BTC peaked near $69,000 in late 2021 and bottomed near $15,500 a year later. Here is how the 2022 crypto winter unfolded and what it taught.

The 2022 Crypto Winter Explained

The setup: a 2021 bull that left a lot of leverage behind

By late 2021, the crypto market was at the end of a euphoric multi-year bull. BTC had peaked at roughly $69,000 in November 2021, ETH at roughly $4,900, and the broader market at over $3 trillion in total capitalisation. The bull had been driven by zero-interest-rate macro conditions, retail adoption, NFTs, DeFi growth, and a wave of leveraged platforms (centralised lenders, exchanges, hedge funds) that had borrowed and lent against crypto collateral at scale. Those platforms looked profitable in the bull; their hidden risk was that their solvency depended on prices not falling far.

:: What is asked ::
A) Rewrite the crypto winter article from "By late 2021, the" to "not falling far.", changing "hedge funds" to "trading firms".
B) Answer these questions from the crypto winter article:
(i) Near what price did BTC bottom about a year after its peak?
(ii) Roughly what was ETH's peak price by late 2021?
(iii) What total capitalization did the broader market reach?
The entries come from a separate source unrelated to the crypto winter article.

:: Records provided ::

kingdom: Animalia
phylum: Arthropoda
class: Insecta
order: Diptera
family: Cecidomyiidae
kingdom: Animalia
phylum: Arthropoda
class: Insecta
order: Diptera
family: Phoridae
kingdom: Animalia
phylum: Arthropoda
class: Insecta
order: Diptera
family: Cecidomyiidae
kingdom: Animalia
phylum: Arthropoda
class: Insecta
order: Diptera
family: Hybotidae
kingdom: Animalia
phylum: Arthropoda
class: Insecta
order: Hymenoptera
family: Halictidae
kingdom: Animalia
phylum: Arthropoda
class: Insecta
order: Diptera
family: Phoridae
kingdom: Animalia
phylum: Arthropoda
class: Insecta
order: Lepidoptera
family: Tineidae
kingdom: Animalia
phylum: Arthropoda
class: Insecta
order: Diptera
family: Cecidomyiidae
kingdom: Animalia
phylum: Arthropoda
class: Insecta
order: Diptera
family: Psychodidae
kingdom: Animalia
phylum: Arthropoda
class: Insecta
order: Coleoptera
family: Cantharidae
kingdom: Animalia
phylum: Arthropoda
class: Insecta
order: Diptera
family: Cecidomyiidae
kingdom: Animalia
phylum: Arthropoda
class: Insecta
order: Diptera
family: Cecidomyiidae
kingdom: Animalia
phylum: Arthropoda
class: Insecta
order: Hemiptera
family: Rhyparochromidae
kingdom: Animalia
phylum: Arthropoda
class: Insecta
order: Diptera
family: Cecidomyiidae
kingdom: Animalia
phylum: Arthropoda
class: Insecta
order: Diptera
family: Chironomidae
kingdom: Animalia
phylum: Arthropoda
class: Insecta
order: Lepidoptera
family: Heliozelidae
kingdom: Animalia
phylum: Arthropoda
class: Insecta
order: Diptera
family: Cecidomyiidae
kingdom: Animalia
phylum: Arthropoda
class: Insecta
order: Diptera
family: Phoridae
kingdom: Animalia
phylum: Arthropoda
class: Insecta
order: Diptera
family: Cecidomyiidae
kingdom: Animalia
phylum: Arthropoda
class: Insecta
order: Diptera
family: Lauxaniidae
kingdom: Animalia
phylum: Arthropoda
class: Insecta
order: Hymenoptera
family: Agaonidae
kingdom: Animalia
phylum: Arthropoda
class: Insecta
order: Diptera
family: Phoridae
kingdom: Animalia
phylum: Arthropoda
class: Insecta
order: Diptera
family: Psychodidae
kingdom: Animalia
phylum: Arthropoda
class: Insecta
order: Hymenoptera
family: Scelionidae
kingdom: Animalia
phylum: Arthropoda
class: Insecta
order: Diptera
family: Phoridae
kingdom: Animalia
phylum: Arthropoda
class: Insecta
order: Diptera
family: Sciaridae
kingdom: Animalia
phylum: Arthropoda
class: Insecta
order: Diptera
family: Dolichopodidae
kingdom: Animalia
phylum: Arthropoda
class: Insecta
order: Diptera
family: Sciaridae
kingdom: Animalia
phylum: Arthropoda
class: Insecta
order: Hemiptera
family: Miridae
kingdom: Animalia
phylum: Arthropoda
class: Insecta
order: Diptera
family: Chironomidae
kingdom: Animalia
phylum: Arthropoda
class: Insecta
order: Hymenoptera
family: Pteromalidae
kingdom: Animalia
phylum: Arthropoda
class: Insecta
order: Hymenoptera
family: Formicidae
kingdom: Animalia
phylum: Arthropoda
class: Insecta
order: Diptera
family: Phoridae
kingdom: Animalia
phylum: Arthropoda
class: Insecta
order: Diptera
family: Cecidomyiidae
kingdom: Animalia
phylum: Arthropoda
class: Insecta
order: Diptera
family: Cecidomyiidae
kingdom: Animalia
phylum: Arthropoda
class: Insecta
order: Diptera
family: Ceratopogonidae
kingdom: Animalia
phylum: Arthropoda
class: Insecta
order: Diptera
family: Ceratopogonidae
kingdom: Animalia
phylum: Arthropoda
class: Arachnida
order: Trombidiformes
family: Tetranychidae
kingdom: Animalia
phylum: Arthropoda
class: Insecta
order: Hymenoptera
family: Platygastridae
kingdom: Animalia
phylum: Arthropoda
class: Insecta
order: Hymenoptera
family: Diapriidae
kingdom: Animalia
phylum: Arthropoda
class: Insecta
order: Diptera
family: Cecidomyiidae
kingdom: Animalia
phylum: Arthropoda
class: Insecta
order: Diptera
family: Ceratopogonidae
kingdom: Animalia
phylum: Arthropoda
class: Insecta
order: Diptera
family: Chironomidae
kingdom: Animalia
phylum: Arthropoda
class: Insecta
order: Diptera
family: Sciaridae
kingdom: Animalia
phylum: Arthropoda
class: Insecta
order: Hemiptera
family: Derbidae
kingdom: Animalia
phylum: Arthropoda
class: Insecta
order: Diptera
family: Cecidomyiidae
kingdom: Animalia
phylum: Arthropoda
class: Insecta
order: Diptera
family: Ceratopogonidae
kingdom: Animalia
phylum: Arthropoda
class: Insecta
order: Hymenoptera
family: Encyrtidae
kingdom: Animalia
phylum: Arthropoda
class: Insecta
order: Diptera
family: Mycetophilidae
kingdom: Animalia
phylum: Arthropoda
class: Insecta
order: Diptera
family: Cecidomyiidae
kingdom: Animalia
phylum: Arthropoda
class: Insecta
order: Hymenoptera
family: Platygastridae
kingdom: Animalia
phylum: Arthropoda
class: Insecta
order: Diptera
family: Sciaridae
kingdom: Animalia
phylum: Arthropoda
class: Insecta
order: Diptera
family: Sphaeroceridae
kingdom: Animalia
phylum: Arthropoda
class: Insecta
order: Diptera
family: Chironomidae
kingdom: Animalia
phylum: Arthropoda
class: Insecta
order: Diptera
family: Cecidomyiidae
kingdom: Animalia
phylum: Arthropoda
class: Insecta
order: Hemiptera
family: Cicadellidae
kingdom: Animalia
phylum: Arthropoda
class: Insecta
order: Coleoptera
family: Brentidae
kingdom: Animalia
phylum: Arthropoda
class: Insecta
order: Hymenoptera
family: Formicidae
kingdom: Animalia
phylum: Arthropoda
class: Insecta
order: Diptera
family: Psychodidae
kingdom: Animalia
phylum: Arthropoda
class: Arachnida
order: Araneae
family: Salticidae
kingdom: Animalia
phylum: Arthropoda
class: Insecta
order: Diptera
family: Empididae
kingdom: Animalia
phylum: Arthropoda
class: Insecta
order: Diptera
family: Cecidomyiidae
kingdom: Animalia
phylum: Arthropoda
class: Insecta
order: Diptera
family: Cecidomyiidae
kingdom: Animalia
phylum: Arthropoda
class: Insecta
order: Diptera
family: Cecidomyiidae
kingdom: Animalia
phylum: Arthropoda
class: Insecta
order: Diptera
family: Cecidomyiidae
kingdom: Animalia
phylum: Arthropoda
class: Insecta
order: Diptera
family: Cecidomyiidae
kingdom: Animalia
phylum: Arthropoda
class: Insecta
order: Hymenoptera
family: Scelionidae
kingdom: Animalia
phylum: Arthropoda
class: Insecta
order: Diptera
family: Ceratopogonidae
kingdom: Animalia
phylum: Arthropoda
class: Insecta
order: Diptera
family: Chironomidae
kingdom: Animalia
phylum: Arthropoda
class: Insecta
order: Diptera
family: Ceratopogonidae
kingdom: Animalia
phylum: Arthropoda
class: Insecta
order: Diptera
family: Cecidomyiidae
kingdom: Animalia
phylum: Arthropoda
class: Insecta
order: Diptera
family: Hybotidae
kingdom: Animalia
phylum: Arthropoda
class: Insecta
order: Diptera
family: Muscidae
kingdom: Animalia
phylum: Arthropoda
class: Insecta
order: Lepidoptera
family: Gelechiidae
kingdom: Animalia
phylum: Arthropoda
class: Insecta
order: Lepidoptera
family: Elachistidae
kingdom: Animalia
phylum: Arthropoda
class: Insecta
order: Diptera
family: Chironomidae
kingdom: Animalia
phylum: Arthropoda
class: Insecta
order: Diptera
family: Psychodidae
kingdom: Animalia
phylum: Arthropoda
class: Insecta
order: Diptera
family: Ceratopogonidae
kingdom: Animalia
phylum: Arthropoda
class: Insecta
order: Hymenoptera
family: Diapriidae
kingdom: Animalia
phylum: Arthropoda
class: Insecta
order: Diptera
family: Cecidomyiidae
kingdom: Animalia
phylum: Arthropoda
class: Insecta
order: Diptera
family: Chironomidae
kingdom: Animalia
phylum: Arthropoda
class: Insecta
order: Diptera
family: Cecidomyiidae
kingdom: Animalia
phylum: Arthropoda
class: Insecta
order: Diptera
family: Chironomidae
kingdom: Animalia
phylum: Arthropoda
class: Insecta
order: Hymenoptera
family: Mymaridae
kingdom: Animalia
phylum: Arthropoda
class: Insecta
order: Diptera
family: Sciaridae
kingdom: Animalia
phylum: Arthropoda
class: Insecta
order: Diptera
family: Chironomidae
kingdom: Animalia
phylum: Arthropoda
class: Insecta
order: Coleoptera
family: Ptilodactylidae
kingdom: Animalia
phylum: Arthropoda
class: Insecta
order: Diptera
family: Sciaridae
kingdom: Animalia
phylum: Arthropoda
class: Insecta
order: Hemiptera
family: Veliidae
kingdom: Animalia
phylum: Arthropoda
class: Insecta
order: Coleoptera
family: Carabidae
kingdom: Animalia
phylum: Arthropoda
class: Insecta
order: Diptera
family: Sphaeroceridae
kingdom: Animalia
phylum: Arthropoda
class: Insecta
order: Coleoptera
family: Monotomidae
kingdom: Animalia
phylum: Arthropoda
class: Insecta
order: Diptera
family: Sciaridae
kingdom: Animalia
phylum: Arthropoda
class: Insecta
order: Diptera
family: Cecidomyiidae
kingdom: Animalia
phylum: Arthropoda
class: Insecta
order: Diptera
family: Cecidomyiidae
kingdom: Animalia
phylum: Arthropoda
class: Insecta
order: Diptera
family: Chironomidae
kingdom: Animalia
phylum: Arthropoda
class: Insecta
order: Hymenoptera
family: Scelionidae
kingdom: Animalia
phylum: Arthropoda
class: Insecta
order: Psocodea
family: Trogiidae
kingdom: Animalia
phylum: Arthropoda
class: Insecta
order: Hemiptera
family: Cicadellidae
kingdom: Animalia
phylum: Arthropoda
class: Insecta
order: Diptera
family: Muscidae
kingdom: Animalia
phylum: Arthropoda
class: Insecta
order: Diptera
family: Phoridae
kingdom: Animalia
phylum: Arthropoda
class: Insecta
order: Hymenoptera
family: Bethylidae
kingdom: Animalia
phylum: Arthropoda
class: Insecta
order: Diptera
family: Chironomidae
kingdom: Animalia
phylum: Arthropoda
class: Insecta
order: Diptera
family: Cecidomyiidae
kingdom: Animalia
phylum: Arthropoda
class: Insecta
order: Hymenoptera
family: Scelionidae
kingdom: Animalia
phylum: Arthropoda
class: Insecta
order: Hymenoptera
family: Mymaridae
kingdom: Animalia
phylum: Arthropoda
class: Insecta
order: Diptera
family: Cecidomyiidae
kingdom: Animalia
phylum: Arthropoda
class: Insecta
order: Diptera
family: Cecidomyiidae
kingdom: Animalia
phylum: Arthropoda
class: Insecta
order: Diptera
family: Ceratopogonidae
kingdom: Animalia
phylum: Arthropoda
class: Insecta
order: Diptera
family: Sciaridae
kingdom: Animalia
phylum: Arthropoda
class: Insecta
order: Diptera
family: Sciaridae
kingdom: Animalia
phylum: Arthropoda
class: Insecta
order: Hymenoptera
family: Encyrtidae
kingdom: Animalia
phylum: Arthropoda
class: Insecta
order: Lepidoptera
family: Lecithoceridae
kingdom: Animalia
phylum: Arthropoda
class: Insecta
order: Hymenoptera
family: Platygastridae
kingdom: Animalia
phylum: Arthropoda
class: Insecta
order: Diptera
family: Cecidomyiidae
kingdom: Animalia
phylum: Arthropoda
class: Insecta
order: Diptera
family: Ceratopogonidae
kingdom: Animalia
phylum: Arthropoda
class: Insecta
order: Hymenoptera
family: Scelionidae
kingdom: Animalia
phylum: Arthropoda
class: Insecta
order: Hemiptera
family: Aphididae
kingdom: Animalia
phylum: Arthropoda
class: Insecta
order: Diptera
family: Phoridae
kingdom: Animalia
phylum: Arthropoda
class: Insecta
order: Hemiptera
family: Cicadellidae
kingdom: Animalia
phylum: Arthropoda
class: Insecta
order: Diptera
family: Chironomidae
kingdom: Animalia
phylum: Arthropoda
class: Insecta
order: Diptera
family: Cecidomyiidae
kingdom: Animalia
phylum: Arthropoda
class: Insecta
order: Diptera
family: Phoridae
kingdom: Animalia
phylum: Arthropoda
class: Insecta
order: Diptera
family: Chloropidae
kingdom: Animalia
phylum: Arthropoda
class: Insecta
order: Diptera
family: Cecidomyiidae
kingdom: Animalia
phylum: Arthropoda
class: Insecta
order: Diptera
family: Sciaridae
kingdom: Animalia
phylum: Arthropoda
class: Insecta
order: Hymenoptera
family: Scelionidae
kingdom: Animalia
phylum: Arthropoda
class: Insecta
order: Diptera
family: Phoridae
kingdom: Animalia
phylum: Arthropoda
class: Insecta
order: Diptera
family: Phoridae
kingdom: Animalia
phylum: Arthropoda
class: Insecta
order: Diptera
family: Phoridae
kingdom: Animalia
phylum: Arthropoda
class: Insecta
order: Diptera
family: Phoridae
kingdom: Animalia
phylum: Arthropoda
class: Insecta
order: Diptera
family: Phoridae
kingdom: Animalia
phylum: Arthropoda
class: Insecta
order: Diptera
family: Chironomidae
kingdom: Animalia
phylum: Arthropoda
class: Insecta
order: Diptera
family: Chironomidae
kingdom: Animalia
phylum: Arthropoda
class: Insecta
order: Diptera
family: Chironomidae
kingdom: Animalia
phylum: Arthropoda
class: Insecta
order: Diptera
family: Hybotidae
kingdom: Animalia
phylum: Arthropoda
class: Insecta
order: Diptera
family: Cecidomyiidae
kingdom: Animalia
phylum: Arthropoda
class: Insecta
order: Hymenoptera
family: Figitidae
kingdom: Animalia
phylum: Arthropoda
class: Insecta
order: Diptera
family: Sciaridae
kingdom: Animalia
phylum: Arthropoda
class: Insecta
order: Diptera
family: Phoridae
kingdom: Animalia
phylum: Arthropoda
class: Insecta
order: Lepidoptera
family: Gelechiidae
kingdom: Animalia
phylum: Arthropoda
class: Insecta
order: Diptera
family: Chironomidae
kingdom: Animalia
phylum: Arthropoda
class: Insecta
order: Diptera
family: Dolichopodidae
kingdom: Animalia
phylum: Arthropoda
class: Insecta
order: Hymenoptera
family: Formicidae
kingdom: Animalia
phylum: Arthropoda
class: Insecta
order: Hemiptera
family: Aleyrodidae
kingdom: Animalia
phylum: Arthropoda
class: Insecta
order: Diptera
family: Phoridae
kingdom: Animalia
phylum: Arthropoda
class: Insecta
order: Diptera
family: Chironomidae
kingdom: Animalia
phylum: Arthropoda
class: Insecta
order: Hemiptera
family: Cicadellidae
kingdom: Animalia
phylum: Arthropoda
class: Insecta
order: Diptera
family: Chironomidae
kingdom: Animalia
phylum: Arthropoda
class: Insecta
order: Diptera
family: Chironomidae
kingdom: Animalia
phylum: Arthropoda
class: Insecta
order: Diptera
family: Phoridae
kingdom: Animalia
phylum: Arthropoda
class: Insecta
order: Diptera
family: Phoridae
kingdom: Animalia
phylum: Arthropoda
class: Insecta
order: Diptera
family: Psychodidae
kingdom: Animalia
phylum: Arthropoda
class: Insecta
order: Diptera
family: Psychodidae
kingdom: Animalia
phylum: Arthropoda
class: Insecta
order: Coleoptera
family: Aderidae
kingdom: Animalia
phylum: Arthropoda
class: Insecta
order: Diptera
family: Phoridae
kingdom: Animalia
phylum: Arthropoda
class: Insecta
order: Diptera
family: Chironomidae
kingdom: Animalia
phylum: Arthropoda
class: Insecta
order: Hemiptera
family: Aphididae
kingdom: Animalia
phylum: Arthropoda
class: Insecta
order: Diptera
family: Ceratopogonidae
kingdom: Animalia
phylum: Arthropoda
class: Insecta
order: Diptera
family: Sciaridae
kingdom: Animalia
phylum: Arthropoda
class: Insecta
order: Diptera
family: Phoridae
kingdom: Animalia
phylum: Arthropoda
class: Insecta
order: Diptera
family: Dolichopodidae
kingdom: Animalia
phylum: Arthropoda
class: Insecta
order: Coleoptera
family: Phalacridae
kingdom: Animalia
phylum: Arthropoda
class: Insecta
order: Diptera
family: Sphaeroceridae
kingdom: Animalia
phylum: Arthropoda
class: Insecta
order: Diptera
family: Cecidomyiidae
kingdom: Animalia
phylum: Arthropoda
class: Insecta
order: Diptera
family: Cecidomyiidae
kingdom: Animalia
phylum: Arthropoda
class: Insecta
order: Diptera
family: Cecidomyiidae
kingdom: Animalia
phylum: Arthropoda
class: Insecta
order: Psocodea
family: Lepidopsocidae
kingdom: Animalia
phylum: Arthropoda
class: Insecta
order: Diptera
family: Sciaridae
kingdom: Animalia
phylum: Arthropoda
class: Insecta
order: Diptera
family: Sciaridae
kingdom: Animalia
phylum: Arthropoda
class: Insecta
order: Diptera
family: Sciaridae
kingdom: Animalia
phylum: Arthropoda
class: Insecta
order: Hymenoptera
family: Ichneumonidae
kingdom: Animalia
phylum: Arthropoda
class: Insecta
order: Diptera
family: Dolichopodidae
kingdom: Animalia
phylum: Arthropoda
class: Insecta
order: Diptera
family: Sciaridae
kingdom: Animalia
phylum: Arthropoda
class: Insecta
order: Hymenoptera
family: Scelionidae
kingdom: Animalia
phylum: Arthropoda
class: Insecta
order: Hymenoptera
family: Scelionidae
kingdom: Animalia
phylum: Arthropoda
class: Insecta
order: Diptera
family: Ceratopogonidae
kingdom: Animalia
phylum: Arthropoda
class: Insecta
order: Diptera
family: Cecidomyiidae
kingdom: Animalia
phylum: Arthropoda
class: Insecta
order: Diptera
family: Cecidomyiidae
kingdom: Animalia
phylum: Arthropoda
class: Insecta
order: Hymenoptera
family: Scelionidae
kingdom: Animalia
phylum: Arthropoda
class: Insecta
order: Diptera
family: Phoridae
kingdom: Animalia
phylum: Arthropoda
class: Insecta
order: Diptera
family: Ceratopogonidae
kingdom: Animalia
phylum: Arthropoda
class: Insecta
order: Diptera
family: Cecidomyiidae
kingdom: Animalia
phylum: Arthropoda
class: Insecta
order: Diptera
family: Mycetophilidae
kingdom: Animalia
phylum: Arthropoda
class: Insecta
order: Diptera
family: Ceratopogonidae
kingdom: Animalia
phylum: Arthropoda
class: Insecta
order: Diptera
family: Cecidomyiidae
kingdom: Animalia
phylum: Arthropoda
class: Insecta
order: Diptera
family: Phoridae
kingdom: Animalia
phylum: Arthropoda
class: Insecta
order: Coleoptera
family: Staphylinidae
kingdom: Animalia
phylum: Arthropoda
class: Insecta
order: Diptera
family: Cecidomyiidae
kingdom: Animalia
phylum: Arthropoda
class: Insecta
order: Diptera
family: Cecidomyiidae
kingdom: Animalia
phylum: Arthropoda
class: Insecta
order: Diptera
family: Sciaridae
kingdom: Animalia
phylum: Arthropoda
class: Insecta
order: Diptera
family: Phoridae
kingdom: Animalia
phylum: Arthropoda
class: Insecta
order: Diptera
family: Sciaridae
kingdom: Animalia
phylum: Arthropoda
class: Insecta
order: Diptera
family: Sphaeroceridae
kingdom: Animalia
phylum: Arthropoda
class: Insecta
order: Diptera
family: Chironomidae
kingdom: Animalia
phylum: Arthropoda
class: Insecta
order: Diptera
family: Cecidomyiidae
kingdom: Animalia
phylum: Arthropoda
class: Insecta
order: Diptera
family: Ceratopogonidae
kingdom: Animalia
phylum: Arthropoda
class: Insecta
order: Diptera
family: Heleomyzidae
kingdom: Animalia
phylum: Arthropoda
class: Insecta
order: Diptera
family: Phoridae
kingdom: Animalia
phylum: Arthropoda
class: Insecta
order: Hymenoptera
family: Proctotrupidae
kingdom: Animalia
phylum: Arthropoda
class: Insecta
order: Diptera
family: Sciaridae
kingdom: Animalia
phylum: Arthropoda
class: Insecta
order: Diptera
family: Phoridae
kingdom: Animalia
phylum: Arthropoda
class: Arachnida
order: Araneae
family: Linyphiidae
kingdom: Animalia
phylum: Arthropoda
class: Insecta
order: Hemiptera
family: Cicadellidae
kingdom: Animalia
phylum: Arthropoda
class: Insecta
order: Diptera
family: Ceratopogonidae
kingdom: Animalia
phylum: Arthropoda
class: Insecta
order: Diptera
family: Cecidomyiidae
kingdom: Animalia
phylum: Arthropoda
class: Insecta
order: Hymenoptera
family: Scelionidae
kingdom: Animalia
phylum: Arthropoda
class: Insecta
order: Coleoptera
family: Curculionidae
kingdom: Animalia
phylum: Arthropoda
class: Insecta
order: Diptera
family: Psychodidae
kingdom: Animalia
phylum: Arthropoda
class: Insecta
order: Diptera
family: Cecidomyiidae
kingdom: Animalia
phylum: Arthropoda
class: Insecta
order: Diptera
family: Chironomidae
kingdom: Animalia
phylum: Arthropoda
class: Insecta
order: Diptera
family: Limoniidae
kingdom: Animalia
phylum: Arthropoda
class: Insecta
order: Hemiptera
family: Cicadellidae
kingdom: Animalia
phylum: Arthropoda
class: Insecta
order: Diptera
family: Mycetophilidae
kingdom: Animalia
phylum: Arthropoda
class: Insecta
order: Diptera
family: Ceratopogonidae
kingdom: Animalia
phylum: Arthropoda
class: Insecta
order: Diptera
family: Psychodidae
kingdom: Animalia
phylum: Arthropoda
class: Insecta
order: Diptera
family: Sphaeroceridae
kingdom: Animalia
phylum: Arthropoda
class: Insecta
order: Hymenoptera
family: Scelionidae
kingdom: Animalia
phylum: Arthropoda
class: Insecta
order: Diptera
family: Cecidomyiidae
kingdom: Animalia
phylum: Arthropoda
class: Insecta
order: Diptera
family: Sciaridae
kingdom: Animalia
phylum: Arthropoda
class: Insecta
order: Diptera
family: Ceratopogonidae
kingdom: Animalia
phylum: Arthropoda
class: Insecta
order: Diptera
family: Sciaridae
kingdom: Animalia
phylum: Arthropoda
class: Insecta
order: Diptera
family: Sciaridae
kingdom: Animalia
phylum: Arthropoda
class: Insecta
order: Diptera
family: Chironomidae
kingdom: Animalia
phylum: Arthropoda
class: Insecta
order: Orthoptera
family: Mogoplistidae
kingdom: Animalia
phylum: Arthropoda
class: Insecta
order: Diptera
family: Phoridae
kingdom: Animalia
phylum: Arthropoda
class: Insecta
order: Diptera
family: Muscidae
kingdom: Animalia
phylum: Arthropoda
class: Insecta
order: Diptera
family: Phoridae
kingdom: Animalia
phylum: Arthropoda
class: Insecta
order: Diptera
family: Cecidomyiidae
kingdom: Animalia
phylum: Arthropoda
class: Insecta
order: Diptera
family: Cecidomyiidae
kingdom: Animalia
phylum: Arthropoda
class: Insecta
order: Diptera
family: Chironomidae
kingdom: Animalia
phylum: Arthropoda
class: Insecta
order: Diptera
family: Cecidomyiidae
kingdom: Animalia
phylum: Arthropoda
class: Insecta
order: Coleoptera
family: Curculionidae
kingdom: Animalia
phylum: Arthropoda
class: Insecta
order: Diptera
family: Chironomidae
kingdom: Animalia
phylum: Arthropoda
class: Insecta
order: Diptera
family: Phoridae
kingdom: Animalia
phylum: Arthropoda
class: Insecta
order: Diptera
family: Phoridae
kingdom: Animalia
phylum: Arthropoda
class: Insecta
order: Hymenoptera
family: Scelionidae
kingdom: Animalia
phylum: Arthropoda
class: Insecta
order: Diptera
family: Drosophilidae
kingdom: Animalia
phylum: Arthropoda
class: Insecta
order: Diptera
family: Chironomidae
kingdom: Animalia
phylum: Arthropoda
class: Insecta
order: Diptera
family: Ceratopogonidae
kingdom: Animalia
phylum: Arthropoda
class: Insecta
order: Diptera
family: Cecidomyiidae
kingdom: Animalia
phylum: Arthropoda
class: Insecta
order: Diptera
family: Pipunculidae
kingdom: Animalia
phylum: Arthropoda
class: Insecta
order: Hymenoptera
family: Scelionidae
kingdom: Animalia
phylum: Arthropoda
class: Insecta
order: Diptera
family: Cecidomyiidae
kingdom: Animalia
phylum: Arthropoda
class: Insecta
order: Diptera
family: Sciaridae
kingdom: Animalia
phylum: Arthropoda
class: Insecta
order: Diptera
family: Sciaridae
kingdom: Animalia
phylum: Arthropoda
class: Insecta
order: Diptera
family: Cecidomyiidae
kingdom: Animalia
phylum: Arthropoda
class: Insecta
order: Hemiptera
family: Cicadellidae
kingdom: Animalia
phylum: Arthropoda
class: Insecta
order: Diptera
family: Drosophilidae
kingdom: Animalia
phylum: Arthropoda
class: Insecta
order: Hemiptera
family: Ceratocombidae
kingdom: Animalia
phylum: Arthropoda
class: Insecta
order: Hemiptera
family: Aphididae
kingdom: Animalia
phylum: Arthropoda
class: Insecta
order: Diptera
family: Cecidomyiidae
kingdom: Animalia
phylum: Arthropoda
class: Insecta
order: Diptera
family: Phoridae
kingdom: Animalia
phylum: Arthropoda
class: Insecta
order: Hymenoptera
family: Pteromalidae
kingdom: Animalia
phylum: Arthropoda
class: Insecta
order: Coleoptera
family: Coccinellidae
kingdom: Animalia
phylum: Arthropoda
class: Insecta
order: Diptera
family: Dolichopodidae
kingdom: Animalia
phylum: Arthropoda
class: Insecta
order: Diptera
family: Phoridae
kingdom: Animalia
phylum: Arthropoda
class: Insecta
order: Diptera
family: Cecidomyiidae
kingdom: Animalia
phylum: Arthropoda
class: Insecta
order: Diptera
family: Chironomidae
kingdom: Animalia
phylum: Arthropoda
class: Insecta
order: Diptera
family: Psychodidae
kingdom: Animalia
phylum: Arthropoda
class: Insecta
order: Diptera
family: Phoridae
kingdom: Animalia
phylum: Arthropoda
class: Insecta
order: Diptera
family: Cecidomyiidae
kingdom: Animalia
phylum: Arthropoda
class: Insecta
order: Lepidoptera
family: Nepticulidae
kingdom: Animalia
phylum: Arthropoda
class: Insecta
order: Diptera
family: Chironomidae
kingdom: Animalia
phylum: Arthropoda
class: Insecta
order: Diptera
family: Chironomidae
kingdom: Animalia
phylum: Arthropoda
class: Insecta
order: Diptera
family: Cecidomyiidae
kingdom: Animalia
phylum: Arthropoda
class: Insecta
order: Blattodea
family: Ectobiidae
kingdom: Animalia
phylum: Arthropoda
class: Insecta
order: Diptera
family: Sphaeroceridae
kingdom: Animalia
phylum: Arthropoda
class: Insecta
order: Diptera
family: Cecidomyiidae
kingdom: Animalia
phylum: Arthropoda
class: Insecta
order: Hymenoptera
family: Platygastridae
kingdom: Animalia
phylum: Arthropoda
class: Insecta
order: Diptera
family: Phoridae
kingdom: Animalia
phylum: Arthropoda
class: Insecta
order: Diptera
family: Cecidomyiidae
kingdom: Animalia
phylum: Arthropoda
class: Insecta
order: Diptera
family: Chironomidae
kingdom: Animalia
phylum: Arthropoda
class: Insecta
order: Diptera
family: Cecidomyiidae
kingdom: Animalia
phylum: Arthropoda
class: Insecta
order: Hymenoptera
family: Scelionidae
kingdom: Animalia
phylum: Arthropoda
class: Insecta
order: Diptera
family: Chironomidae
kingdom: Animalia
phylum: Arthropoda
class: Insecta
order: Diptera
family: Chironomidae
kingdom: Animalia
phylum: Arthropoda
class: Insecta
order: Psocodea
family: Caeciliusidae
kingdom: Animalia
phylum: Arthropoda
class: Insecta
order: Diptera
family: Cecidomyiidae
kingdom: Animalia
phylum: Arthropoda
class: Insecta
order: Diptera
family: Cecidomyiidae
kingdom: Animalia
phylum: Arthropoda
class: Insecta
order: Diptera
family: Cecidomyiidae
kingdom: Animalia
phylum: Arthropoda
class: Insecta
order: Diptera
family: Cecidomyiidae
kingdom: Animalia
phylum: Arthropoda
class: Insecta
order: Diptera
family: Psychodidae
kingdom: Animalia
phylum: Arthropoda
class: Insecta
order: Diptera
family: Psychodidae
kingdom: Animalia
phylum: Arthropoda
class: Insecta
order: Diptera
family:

:: Answer list ::
A)
By late 2021, the crypto market was at the end of a euphoric multi-year bull. BTC had peaked at roughly $69,000 in November 2021, ETH at roughly $4,900, and the broader market at over $3 trillion in total capitalisation. The bull had been driven by zero-interest-rate macro conditions, retail adoption, NFTs, DeFi growth, and a wave of leveraged platforms (centralised lenders, exchanges, trading firms) that had borrowed and lent against crypto collateral at scale. Those platforms looked profitable in the bull; their hidden risk was that their solvency depended on prices not falling far.

B)
(i) Near $15,500.
(ii) Roughly $4,900.
(iii) Over $3 trillion.